Hobisi: At biniyor, müzikle de ilgili, bas gitar, bateri, gitar ve trompet çalıyor. “Bir film için at binmeyi öğrenmem gerekiyordu. Ben ikinci gün atın üzerinde kılıç sallamaya başladım. ‘Mahmut ile Meryem’ adlı filmde oynayacaktım. Sonra yönetmen değişti, kadro değişti, olmadı. Bu film vesile oldu, at binmeyi öğrendim. Sonra bırakmadım, devam ettim. En son at ile 30 km yol yaptık. Benim için deşarj olma yöntemi artık. Müzikle de alakalıyım bas gitar, bateri, keman, trompet çaldım bir süre. Evde çalışıyordum. Piyano var şimdi. Okulda yarım bıraktığım şan derslerime devam ediyorum. Arya falan söylemeye çalışıyorum.”
Fobisi var mı? Fare fobisi var. “Fareden nefret ederim, görünce ortalığı birbirine katarım. Bir de kadife koltuklar olur ya onlara da dokunamam.”
Modayı takip eder mi? Modayı çok takip etmiyor. “Hep şey derler, rahat mı olmalı şık mı olmalı. Ben ‘Neden ikisi bir arada olmasın?’ diyorum. Çok şık bir pantolon olur ama rahat değildir, onu almam. Rahatlığa önem veririm.”
Nelere sinir oluyor? Boş yere korna çalınmasına ve boş yere çocuklarına bağıran insanlara sinir oluyor. “Çocuklar her zaman haklıdır çünkü.”
TELEVİZYON DİZİLERİ
2020- Jet Sosyete/ Avukat Tekin
2019 – Bir Aile Hikayesi Erdem Beyaz
2018- Bir Umut Yeter / Toprak Hecehan
2017 – Aşk ve Gurur /Murat
2015 – Kalbim Ege’de Kaldı Mustafa Kürük
2013 – Beni Böyle Sev Ömer Karatepe
2012 – İnsanlar Alemi /Can
2012 – Böyle Bitmesin
2011 – Mavi Kelebekler
2010 – Yerden Yüksek /Feyyaz
2009 /2010 – Melekler Korusun /Barış
2008 – Derman /Tuna
2007 – Kara İnci /Seçkin
2004 – Bir Dilim Aşk /Burak
SİNEMA FİLMLERİ
2020- Aile Hükümeti
2019- Anamız Var 2 / Oğuz (TV Filmi)
2019- Geçmiş Olsun / Berke
2018- Anamız Var / Oğuz (TV Filmi)
2018- Dört Köşeli Üçgen
2017- Badem Şekeri 5 / Dr. Mehmet Şeker (TV Filmi)
2017- Badem Şekeri 4 / Dr. Mehmet Şeker (TV Filmi)
2017- Badem Şekeri 3 / Dr. Mehmet Şeker (TV Filmi)

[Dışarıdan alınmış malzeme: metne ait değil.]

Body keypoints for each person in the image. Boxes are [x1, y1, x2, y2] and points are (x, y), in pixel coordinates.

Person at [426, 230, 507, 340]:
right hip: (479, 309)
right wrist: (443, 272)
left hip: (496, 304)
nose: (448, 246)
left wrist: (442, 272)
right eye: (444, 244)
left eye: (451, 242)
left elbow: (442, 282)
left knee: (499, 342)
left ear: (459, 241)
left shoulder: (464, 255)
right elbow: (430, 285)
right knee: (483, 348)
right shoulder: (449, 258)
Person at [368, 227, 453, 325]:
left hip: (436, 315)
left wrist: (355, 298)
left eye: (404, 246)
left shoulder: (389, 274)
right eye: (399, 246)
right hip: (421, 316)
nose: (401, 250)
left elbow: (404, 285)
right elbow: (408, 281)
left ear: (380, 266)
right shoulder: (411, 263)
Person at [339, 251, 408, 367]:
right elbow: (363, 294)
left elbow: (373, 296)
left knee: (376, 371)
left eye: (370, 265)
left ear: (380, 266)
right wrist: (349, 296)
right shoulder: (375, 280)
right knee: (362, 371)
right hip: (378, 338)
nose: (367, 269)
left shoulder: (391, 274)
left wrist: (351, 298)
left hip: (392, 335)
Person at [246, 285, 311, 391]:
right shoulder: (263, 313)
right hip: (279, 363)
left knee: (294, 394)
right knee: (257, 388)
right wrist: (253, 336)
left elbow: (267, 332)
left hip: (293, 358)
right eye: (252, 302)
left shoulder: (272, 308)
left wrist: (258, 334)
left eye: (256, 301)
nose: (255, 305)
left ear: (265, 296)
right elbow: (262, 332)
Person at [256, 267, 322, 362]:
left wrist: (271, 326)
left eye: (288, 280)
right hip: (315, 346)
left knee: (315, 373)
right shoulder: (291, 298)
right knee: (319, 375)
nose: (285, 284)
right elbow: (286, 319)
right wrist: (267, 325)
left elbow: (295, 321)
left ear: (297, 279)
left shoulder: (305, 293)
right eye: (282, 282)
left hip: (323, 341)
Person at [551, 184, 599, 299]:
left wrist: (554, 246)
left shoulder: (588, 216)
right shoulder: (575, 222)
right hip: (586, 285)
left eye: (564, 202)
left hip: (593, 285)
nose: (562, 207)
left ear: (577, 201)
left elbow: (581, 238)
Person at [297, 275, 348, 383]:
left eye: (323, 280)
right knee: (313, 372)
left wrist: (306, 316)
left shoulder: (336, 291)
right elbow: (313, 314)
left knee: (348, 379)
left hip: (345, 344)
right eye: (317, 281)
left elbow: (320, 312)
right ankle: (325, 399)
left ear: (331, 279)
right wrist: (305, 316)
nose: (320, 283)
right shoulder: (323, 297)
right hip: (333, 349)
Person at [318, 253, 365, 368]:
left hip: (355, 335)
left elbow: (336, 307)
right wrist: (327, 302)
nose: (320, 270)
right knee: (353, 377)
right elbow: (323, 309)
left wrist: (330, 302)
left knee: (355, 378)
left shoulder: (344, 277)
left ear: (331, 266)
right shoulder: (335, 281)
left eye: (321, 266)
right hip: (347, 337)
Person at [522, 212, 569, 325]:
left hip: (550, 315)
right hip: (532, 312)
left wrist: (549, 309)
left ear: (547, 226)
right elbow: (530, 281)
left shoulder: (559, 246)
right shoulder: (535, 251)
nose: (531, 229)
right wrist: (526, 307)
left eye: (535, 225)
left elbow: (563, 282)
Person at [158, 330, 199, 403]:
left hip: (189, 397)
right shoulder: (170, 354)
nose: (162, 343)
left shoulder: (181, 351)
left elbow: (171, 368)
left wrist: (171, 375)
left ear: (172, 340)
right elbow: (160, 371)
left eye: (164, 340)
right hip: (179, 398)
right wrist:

2017- Badem Şekeri 2/ Dr. Mehmet Şeker (TV Filmi)
2017- Badem Şekeri / Dr. Mehmet Şeker (TV Filmi)
2017- Badem Şekeri 5 / Dr. Mehmet Şeker (TV Filmi
2016 – Seni Seven Ölsün /Bulut
2014- İntermezzo/ Fikret (Kısa Film)
2012 – Sağ Salim /Recai
2011 – Anadolu Kartalları / Fatih Karakuş
2011 – Misafir (Kısa Film)
2006 – Hüzün Dolayısıyla Kapalıyız (Kısa Film)
2003 – Ne Kimse Sorar Halim (Kısa Film)
TİYATRO OYUNLARI
2017- Kürk Mantolu Madonna
2012 – Çehov Makinası – İstanbul Devlet Tiyatrosu
2009 – Hizmetçiler
2008 – Son Dünya – Ve Diğer Şeyler Topluluğu
2007 – Babil Kulesi – Okul Oyunu –
2003 – Fehmi Paşa Konağı – Marmara Üniversitesi Tiyatro Kulübü
KİTABI
2017- Beyaz Odadan Hikayeler/”Bir gün Kara Karga Yayınları’nın sahibi Kutlukhan Perker ile oturuyorduk, ‘Bir kitap yaz’ dedi durup dururken. ‘Saçmalama, nasıl yazacağım?’ dedim. ‘Konuştuğun gibi yaz’ dedi. Bir gün evde sadece içimden geldiği gibi yazmaya başladım ve baktım, oldu.”